Bizim ulusun önemli bir özelliği var: Çok hızlı ayrışır, çok hızlı birleşiriz. Birlik ve beraberlik konusunda hiçbir ulus bizim gibi değil. Kötü günde derhal bir araya gelir, elimizden ne gelirse yaparız. Bu belki de eski imece kültürümüzden gelmektedir.
Orman yangınlarında da böyle oldu. Zaman, mekan, sınır tanımadan imkanı olan herkes yardıma koştu. Sivil toplum kuruluşları hemen harekete geçti, gönüllüler derhal yardım toplamaya başladı. Kısa sürede organize olup ne gerekiyorsa yaptık.

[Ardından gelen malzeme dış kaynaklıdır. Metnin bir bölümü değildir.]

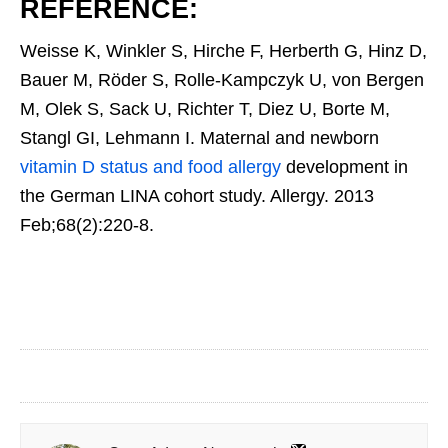
REFERENCE:
Weisse K, Winkler S, Hirche F, Herberth G, Hinz D,
Bauer M, Röder S, Rolle-Kampczyk U, von Bergen
M, Olek S, Sack U, Richter T, Diez U, Borte M,
Stangl GI, Lehmann I. Maternal and newborn
vitamin D status and food allergy
development in
the German LINA cohort study. Allergy. 2013
Feb;68(2):220-8.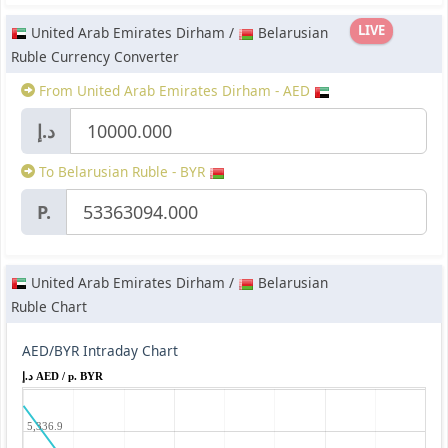
LIVE
United Arab Emirates Dirham /
Belarusian
Ruble Currency Converter
From United Arab Emirates Dirham - AED
د.إ
To Belarusian Ruble - BYR
P.
United Arab Emirates Dirham /
Belarusian
Ruble Chart
AED/BYR Intraday Chart
د.إ AED / p. BYR
5,336.9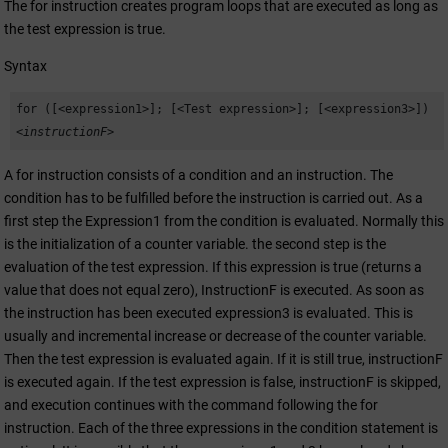
The for instruction creates program loops that are executed as long as
the test expression is true.
Syntax
for ([<expression1>]; [<Test expression>]; [<expression3>])
<instructionF>
A for instruction consists of a condition and an instruction. The
condition has to be fulfilled before the instruction is carried out. As a
first step the Expression1 from the condition is evaluated. Normally this
is the initialization of a counter variable. the second step is the
evaluation of the test expression. If this expression is true (returns a
value that does not equal zero), InstructionF is executed. As soon as
the instruction has been executed expression3 is evaluated. This is
usually and incremental increase or decrease of the counter variable.
Then the test expression is evaluated again. If it is still true, instructionF
is executed again. If the test expression is false, instructionF is skipped,
and execution continues with the command following the for
instruction. Each of the three expressions in the condition statement is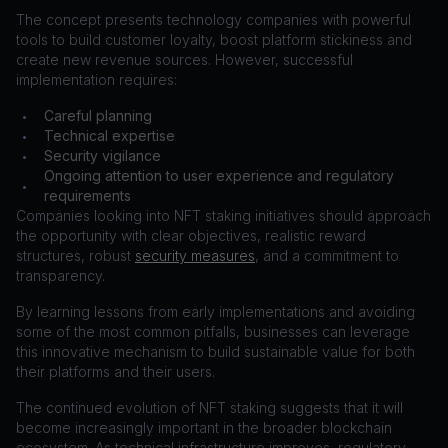
The concept presents technology companies with powerful
tools to build customer loyalty, boost platform stickiness and
create new revenue sources. However, successful
implementation requires:
Careful planning
•
Technical expertise
•
Security vigilance
•
Ongoing attention to user experience and regulatory
•
requirements
Companies looking into NFT staking initiatives should approach
the opportunity with clear objectives, realistic reward
structures, robust
security measures
, and a commitment to
transparency.
By learning lessons from early implementations and avoiding
some of the most common pitfalls, businesses can leverage
this innovative mechanism to build sustainable value for both
their platforms and their users.
The continued evolution of NFT staking suggests that it will
become increasingly important in the broader blockchain
ecosystem. As technical infrastructure improves, regulatory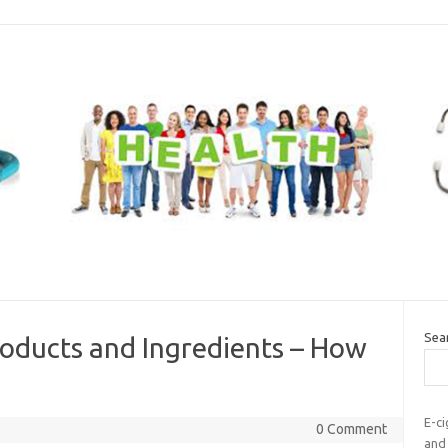
Sea
roducts and Ingredients – How
E-ci
0 Comment
and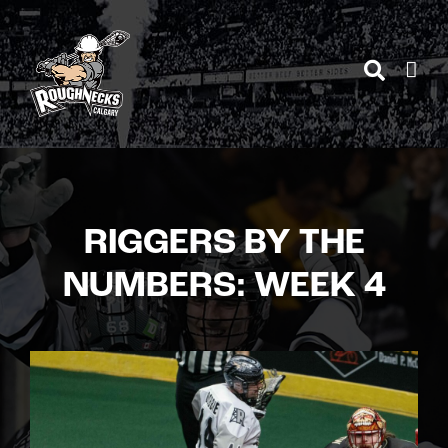
Skip
to
content
RIGGERS BY THE
NUMBERS: WEEK 4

Yangın bölgelerinde kimin neye ihtiyacı varsa onları temin etmeye çalıştık. Bu yardımlar arasında insanımıza güç veren bir çocuğun küçük resmi ve iki cümlesi de vardı, bir adamın yarım kilo tutmayan kuru pasta kargosu da vardı, belediyelerimizin kamyon dolusu yardımları da. Ne güzel, herkes gönlünden kopanı ortaya koydu.
Ulusumla, ait olduğum kültürle onur duyuyorum. Elbet bunu zedeleyen olaylara da tanık olduk. Eldiveni 5 liraya alıp on beş liraya satamaya kalkanlar, oraya kendini gezdirmek için gidenler, yiyecek içecekleri israf edenler… Bu tip fırsatçılar her toplumda vardır, bizim toplumumuzda da var. Bunlara biz utanmaz desek hafif kalacak. Bu tip bireysel olaylar bile güç birliğimizi zedelemedi.
Halkımıza bu zor günlerde gösterdikleri özveri için yürekten teşekkür ediyorum, maddi veya manevi olarak orada olanların önünde saygıyla eğiliyorum.
Dünyanın her yerinde çoğunlukla iklim değişikliği ve elektrik telleri nedenleriyle çıkan bu yangınlar umalım ki son olsun ve bu konuda yetkililer, etkililer mutlaka önceden birtakım önlemleri alsınlar; aksi takdirde canımız yanmaya devam eder.
Canımızın yanmadığı, üzülmediğimiz nice güzel günlere…
Keyifli okumalar dilerim, iyi haftalar.